Work required: Reproduce each of the following entries line for line, with no changes.

##########

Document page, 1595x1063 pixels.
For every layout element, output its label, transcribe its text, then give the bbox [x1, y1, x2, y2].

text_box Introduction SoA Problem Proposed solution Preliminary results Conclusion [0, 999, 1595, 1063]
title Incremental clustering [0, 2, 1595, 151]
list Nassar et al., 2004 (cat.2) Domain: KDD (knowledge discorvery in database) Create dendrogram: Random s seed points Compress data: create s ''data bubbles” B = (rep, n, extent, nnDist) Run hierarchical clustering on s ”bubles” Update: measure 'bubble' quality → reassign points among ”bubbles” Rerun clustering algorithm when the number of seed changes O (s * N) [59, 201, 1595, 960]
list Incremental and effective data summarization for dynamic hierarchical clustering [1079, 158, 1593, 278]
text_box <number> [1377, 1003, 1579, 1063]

##########

Output of the task:
Document page, 1595x1063 pixels.
For every layout element, output its label, transcribe its text, then give the bbox [x1, y1, x2, y2].

text_box Introduction SoA Problem Proposed solution Preliminary results Conclusion [0, 999, 1595, 1063]
title Incremental clustering [0, 2, 1595, 151]
list Nassar et al., 2004 (cat.2) Domain: KDD (knowledge discorvery in database) Create dendrogram: Random s seed points Compress data: create s ''data bubbles” B = (rep, n, extent, nnDist) Run hierarchical clustering on s ”bubles” Update: measure 'bubble' quality → reassign points among ”bubbles” Rerun clustering algorithm when the number of seed changes O (s * N) [59, 201, 1595, 960]
list Incremental and effective data summarization for dynamic hierarchical clustering [1079, 158, 1593, 278]
text_box <number> [1377, 1003, 1579, 1063]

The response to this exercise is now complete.